#### Brief:
Wherever the string "esposizione" turns up in the data, copy the whole line.

┌──

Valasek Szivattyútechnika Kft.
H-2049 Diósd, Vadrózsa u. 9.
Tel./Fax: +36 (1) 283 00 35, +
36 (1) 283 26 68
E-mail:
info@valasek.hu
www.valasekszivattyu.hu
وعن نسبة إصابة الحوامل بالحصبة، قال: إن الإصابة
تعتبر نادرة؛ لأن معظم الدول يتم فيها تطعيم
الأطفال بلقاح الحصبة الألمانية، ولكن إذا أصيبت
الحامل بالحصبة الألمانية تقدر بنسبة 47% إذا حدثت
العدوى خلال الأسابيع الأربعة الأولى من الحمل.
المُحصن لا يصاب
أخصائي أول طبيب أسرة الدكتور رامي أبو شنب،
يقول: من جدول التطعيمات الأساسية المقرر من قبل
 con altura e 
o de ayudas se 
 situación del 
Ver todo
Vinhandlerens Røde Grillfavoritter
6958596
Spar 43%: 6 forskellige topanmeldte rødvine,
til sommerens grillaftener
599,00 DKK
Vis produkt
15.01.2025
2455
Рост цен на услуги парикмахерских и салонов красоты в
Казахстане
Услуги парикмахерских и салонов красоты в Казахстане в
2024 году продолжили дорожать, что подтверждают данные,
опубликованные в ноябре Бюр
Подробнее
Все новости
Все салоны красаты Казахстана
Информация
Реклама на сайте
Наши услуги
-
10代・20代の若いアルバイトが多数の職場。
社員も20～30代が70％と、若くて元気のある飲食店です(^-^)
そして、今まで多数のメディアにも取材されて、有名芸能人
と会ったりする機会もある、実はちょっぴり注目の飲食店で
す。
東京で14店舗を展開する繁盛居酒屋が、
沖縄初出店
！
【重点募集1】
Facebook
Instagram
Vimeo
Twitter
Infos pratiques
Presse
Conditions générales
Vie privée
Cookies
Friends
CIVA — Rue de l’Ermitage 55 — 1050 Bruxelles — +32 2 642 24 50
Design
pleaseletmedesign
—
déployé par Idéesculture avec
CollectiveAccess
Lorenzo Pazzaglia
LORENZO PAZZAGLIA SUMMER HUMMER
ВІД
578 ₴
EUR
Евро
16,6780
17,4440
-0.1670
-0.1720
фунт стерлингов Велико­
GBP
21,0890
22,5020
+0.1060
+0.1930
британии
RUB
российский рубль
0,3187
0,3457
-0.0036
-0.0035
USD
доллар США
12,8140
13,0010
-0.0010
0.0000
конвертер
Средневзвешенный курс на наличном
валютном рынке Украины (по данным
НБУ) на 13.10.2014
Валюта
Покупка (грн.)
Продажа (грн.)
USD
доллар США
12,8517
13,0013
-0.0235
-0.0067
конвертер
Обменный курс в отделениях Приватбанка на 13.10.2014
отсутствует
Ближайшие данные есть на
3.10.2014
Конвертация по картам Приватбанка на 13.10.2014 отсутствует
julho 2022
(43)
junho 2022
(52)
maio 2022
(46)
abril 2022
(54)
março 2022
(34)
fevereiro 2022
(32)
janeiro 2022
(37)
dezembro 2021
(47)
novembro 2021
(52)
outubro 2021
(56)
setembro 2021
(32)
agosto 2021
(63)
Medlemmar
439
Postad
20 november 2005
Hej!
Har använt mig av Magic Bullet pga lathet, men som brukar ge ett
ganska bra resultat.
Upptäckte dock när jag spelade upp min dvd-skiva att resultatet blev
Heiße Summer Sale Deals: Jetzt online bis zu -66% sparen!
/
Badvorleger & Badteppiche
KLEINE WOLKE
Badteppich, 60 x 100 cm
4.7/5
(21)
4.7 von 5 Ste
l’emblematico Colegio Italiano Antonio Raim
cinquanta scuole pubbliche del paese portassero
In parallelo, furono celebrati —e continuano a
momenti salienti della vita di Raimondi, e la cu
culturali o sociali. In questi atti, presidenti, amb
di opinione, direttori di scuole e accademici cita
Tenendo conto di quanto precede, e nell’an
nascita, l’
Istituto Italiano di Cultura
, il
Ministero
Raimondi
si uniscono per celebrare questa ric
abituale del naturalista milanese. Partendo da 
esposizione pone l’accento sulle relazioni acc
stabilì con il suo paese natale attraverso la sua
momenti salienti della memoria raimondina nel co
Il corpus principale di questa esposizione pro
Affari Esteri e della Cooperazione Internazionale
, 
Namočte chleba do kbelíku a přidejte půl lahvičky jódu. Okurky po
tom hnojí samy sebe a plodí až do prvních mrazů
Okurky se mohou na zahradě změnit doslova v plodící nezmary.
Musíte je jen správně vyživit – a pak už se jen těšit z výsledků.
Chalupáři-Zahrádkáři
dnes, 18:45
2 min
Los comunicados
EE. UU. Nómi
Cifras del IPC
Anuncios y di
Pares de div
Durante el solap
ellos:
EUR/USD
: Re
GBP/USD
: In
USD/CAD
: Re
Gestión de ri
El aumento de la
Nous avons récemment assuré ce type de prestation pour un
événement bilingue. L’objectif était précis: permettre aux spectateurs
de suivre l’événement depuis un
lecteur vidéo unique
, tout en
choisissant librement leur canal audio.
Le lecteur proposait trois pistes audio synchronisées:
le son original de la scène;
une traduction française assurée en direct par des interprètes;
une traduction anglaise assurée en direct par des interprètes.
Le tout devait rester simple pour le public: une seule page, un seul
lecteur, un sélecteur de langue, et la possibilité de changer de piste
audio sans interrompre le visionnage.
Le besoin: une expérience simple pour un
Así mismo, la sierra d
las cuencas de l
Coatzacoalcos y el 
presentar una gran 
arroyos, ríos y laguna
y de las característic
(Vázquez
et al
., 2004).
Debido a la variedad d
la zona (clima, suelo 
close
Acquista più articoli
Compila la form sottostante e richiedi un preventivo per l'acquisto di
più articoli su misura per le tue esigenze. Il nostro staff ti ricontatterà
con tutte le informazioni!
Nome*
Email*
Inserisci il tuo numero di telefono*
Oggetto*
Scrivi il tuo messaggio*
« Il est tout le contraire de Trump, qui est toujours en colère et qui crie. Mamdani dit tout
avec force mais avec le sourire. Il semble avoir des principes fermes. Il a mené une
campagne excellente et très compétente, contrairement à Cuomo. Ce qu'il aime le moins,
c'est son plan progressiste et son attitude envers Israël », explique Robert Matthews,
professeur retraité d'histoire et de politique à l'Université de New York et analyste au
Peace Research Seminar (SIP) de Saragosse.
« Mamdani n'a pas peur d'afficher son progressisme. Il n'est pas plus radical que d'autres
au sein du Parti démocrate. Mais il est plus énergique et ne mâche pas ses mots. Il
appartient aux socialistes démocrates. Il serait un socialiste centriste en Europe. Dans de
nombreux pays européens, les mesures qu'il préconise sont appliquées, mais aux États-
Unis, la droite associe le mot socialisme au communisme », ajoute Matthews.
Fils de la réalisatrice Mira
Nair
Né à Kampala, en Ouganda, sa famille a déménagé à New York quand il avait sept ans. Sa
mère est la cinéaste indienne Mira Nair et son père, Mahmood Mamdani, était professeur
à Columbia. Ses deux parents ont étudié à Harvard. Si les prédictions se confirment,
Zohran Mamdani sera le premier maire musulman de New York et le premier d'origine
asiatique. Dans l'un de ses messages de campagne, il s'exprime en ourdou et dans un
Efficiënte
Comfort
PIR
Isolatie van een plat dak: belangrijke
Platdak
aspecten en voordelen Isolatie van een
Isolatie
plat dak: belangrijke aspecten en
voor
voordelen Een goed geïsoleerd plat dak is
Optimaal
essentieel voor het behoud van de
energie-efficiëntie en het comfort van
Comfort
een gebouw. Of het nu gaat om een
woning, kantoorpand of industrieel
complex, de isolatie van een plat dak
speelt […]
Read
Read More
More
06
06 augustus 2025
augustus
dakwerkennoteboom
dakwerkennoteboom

└──

#### Solution:
esposizione pone l’accento sulle relazioni acc
Il corpus principale di questa esposizione pro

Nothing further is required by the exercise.